**EXERCISE OBJECTIVE:** Lines with the word "Coordinated": copy all of them from the entries below.

**INPUT FOR THIS TASK:**
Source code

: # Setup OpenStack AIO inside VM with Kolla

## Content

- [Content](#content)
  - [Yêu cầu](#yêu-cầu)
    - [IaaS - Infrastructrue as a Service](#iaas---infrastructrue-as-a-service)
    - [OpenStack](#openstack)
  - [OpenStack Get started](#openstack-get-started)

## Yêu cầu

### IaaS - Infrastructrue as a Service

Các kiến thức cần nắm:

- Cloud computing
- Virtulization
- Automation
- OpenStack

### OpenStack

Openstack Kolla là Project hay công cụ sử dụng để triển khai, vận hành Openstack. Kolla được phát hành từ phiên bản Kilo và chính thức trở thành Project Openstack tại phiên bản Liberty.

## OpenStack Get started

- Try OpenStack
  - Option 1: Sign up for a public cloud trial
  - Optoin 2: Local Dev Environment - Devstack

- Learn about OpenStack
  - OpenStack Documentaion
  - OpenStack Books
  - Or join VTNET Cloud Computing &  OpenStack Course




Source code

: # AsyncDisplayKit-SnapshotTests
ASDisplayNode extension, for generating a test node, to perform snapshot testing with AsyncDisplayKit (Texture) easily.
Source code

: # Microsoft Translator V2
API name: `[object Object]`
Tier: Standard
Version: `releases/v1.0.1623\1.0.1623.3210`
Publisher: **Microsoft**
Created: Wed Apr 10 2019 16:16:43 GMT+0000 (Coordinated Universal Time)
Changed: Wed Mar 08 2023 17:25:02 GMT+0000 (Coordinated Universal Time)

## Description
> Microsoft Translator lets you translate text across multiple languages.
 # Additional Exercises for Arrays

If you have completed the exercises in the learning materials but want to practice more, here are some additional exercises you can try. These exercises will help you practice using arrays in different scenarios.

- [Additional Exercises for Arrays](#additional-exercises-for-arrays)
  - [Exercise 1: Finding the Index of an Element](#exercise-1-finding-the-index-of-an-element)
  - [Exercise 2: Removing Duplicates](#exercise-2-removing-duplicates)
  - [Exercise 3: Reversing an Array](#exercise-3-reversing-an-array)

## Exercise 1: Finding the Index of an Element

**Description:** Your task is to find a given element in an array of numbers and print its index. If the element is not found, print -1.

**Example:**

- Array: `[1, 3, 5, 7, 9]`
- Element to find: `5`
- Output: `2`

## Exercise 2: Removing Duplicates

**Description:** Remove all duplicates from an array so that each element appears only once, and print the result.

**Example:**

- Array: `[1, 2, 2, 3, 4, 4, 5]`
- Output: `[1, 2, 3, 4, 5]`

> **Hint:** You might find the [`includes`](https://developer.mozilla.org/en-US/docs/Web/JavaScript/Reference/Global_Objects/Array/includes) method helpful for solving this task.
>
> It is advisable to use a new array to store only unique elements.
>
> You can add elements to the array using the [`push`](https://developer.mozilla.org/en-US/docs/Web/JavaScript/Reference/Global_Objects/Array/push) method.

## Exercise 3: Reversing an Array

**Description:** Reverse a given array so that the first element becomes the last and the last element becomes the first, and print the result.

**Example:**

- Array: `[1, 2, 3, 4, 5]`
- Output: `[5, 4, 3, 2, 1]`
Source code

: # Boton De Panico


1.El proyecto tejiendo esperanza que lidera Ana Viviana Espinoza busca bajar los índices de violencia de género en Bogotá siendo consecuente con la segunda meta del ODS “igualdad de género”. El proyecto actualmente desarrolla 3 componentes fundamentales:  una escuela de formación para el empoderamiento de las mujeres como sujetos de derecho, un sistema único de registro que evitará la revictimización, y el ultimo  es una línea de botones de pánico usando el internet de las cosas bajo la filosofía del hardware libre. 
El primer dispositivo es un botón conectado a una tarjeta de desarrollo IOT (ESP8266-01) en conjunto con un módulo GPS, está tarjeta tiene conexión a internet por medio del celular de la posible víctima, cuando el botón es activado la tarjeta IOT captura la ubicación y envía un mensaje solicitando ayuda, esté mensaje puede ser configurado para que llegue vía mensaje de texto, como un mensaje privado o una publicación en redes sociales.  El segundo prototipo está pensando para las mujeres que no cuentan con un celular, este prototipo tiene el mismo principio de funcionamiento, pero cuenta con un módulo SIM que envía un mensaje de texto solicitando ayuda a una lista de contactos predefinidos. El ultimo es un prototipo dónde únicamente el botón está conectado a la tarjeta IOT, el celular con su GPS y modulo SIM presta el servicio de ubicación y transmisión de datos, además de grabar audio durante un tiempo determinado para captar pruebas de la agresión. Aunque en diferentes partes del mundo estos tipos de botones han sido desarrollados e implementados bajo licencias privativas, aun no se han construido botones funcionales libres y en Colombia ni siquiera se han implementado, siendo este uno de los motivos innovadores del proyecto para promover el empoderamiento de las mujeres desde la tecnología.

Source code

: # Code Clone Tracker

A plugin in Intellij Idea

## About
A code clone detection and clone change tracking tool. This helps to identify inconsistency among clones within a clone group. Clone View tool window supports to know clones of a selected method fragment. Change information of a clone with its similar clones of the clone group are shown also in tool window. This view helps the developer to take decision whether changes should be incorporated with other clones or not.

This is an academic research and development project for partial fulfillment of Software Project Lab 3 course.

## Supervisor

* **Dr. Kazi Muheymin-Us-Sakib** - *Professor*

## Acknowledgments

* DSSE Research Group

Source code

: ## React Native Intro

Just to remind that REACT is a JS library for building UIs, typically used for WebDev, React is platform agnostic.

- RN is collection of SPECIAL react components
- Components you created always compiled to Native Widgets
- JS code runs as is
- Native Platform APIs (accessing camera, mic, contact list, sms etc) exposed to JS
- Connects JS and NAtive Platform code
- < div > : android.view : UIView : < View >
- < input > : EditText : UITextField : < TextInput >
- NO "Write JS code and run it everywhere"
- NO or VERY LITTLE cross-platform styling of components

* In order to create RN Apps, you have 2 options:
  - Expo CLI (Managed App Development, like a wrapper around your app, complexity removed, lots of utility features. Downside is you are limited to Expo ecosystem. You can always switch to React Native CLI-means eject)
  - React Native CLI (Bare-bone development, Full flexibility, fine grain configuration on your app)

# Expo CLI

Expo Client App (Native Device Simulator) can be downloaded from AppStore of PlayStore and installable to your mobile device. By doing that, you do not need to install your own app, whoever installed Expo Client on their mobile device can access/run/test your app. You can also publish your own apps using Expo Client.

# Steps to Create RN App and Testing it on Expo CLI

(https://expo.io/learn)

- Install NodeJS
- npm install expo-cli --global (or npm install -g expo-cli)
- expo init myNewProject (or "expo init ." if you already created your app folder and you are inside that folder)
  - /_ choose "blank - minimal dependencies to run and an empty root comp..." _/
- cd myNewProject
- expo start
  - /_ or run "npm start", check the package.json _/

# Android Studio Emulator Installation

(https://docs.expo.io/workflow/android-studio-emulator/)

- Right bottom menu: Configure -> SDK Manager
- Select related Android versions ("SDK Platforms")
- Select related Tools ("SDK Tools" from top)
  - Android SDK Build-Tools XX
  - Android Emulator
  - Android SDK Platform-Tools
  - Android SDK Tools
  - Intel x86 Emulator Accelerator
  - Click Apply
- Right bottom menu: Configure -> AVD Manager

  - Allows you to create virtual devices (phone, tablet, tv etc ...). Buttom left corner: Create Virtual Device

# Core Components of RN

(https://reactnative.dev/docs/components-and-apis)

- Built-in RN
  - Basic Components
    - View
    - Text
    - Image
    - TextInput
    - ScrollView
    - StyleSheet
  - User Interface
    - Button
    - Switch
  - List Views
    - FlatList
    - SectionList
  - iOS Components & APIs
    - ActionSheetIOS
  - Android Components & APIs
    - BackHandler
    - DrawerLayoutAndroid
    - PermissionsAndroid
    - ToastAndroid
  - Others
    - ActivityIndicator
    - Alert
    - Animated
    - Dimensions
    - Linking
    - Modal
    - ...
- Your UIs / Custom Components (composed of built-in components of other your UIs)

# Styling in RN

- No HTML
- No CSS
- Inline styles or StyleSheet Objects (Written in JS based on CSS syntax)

**TASK RESULT:**
Created: Wed Apr 10 2019 16:16:43 GMT+0000 (Coordinated Universal Time)
Changed: Wed Mar 08 2023 17:25:02 GMT+0000 (Coordinated Universal Time)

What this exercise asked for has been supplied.